York, 55, suffered from type-1 diabetes and would reportedly experience uncontrollable shakes and vomiting when receiving insulin injections due to her needle phobia.

Type-1 diabetes is a chronic condition that causes blood glucose to rise to unsafe levels due to a lack of insulin, notes the Daily Mail. Thus she had to endure the insulin injections twice each day.

York's extreme needle phobia, however, impeded her from self-injecting the insulin.

After the U.K. began requiring diabetic drivers to check glucose levels before driving, York ran the risk of being immobile.

In general, transplants are reserved for patients with a life-threatening ailment, such as kidney failure. York was added to the transplant list due to her phobia after numerous consultations with doctors.

Prior to the transplant operation, York had spent two years attempting to get on a waiting list. York appeared in front of a panel three times to answer questions regarding her eligibility for the procedure. 

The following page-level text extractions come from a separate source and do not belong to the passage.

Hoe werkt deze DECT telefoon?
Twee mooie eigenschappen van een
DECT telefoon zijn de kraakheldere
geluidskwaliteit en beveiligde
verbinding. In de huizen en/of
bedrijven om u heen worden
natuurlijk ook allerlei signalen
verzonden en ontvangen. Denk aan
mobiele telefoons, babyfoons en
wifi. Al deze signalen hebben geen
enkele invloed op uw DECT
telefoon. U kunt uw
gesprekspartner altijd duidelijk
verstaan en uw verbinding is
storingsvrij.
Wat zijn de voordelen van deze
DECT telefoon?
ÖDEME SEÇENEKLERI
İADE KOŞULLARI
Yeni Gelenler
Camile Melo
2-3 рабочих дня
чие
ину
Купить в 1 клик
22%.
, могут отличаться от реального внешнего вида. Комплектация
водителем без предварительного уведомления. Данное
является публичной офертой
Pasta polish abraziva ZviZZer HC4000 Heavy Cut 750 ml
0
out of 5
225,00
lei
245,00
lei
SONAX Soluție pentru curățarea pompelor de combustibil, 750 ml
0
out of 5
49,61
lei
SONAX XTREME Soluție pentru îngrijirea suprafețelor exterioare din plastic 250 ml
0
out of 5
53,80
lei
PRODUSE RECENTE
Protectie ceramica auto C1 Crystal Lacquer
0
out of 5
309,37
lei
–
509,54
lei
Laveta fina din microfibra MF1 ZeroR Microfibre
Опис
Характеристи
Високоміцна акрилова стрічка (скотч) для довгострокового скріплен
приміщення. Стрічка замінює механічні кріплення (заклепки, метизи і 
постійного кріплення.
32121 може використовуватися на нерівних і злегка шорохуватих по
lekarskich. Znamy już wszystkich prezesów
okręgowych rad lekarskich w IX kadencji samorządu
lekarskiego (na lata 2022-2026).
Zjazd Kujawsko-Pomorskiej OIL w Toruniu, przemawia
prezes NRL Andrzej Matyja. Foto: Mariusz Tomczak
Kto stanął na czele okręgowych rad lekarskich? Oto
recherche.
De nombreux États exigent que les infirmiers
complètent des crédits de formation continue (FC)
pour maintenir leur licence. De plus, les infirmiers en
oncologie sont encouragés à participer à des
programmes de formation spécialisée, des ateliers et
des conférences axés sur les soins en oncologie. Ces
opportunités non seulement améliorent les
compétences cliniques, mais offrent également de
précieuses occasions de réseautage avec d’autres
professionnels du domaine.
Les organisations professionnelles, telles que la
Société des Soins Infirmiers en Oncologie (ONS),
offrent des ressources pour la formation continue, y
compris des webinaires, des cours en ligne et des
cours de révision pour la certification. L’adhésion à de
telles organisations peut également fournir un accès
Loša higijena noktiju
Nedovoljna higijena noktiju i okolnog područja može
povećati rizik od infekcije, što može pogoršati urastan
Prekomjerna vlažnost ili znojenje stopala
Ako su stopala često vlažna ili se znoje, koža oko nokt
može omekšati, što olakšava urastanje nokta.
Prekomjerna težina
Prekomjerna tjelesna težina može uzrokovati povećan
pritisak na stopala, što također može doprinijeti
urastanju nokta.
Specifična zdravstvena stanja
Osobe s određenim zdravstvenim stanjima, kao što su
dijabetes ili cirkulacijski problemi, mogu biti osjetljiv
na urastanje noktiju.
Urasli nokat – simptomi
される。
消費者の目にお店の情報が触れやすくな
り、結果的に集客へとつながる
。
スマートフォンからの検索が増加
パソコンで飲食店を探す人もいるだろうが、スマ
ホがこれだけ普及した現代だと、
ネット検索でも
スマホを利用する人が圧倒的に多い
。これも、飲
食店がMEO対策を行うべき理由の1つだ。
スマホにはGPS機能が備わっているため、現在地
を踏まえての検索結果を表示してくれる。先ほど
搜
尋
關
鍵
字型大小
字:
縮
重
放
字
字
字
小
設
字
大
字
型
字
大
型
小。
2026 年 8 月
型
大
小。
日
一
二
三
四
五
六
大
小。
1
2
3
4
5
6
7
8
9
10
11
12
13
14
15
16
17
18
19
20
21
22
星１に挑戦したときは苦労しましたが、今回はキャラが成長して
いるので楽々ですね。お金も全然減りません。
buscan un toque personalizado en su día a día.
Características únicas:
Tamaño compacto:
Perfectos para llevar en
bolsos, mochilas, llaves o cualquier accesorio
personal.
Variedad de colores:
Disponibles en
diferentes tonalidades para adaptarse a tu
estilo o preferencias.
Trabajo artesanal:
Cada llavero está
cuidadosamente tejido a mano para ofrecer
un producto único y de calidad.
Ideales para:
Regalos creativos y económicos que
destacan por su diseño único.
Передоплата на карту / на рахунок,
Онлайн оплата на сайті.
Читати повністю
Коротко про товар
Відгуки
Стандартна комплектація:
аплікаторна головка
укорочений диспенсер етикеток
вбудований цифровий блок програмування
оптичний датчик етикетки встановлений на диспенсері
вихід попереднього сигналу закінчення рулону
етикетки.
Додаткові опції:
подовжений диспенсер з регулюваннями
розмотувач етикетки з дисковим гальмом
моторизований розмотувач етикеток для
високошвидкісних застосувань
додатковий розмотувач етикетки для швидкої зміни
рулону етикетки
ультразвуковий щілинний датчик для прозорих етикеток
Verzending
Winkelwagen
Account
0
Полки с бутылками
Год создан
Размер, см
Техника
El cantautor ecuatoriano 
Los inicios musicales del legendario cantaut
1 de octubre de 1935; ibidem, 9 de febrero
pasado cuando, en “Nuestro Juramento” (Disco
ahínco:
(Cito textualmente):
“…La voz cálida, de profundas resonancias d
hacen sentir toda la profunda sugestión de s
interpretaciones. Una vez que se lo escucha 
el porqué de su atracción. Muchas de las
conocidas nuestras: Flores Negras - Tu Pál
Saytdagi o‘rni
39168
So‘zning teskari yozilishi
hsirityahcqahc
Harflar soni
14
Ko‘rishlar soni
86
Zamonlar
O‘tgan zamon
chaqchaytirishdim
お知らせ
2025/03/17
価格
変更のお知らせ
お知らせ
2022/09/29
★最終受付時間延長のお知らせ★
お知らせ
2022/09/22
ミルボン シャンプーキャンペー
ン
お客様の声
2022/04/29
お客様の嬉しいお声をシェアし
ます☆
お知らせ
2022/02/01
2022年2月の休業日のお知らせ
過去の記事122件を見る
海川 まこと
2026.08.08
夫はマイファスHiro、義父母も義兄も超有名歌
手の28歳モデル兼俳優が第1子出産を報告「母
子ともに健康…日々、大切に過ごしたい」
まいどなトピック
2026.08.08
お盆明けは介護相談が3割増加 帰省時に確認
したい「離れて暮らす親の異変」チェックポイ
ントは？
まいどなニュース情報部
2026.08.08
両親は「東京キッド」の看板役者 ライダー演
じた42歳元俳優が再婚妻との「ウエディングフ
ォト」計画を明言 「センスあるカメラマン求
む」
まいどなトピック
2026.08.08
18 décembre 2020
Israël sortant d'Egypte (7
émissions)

Dr. Ramon Dhanda, York’s surgeon, told BBC that “[the transplant] was a very hard decision to make, because [her] case was clearly very exceptional.”

U.K. and international guidelines exist to ensure that patients with the most significant need have access to transplants. 

York said that she was feeling recovered and energetic after the transplant.

“No longer am I struggling to walk up a flight of stairs, getting breathless walking into the wind," she said. "No longer is my skin yellow or grey. No longer do I look constantly exhausted."

“I don’t know who my donor is, but I thank them and their family from the very bottom of my heart,” York added.

Doctors said that after the transplant, York’s life expectancy has doubled.